Friday, May 22, 2015

Nine One One, Nine Eleven, Or Right Now


Reportedly, the first-ever 9-1-1 call was placed in 1968, and it was a testing of the efficiency of the system. The first 9-1-1 call I was ever affiliated with was placed in 1974. It was placed from a public phone booth near Chicago’s Dearborn Housing Projects, to the city’s police department, and was my cousin’s response to me experiencing a heroin overdose. Reportedly he called 911 two times, between three minute intervals. It was not until the third call however, when he announced that a white caseworker was unconscious in a black housing project, that an ambulance arrived almost immediately.

In 2001, when the twin tower incident (nine-eleven) occurred, I was a guest in the 73 story Detroit Marriott hotel, that is in very close proximity to Dearborn, Michigan, which has the largest Arab American population in the United States. After returning about 10:00 that morning from a cancelled conference , a note had been slipped under my hotel door informing me that I could stay that night, but that there would be no staff or hotel service available. I decided to stay, even though every body that didn’t live there was leaving by taxi, rental car, boat, or plane to get away from the preconceived danger.

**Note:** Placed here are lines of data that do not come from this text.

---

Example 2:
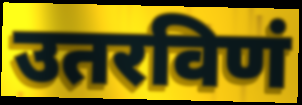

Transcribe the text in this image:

उतरविणं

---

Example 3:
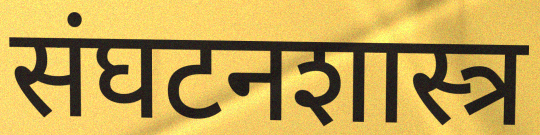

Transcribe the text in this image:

संघटनशास्त्र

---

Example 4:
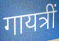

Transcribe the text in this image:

गायत्रीं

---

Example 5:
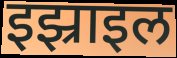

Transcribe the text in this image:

इझ्राइल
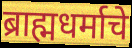
ब्राह्मधर्माचे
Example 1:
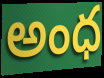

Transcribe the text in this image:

అంధ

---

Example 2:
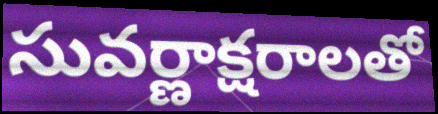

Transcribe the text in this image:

సువర్ణాక్షరాలతో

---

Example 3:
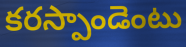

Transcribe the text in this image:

కరస్పాండెంటు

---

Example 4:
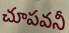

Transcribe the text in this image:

చూపవనీ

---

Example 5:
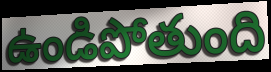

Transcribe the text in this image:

ఉండిపోతుంది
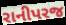
રાનીપરજ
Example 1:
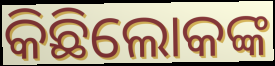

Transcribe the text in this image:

କିଛିଲୋକଙ୍କ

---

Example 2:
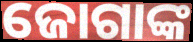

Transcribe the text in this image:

ଜୋଗାଙ୍କ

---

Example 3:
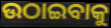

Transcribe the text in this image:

ଉଠାଇବାକୁ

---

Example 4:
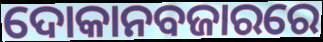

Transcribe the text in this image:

ଦୋକାନବଜାରରେ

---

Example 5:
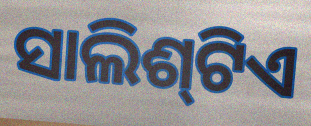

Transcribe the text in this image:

ସାଲିଶ୍‌ଟିଏ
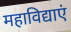
महाविद्याएं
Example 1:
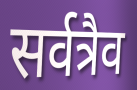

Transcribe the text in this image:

सर्वत्रैव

The last 9-1-1 that I was involved in occurred in 2012, right here in Long Beach, California. About 3:00am one morning, our dog CoCo started barking, and my wife Nicole and I got out of bed to witness a man using all the effort he could muster to open our locked door. While Nicole inexplicably conversed with the 911 operator, I held the door knob and used every ounce of strength I had to offset the pressure that this much larger individual was applying to the wooden door frame. One police car finally arrived, then another, but the two police officers stood outside their vehicles with flashlights drawn, and waited until there were a total of four officers before they even approached the assailant.

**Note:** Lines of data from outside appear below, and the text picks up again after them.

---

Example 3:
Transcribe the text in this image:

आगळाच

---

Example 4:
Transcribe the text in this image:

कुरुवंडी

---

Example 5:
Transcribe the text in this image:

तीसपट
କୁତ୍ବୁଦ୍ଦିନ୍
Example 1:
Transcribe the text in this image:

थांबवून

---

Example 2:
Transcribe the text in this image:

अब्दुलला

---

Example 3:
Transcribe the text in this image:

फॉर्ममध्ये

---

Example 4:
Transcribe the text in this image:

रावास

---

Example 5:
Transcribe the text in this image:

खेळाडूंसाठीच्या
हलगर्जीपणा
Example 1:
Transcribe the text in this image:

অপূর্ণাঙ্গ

What i garnered from these three experiences is: 1. Illegal drug use is hazardous to your health. 2. A response should not be entirely based on a group of peoples’ ethnicity or what another group of people think they might do, and 3. Don’t expect others to adequately serve and protect just because they wear uniforms that say they will. Unexpected circumstances are going to take place, yet how we respond is not always dependent on the initial situation because there might be other factors and other people over whom we have no control. What we can do, nonetheless, is prepare ourselves for whatever might take place.

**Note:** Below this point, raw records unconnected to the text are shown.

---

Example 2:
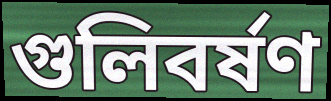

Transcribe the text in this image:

গুলিবর্ষণ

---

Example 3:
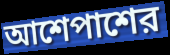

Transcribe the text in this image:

আশেপাশের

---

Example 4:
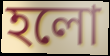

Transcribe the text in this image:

হলো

Although I have no regrets toward how I’ve responded in the past, I know that it is imperative that I focus on right now, and do what I can to be prepared for what might happen later. What I’m doing along those lines is simply trying to be a better person today than I was yesterday.  I’m paying closer attention to what I’m doing, than to what’s being done around me. In that way, if a 911 situation materializes, I don’t have to worry about how to react…I can just go with the flow.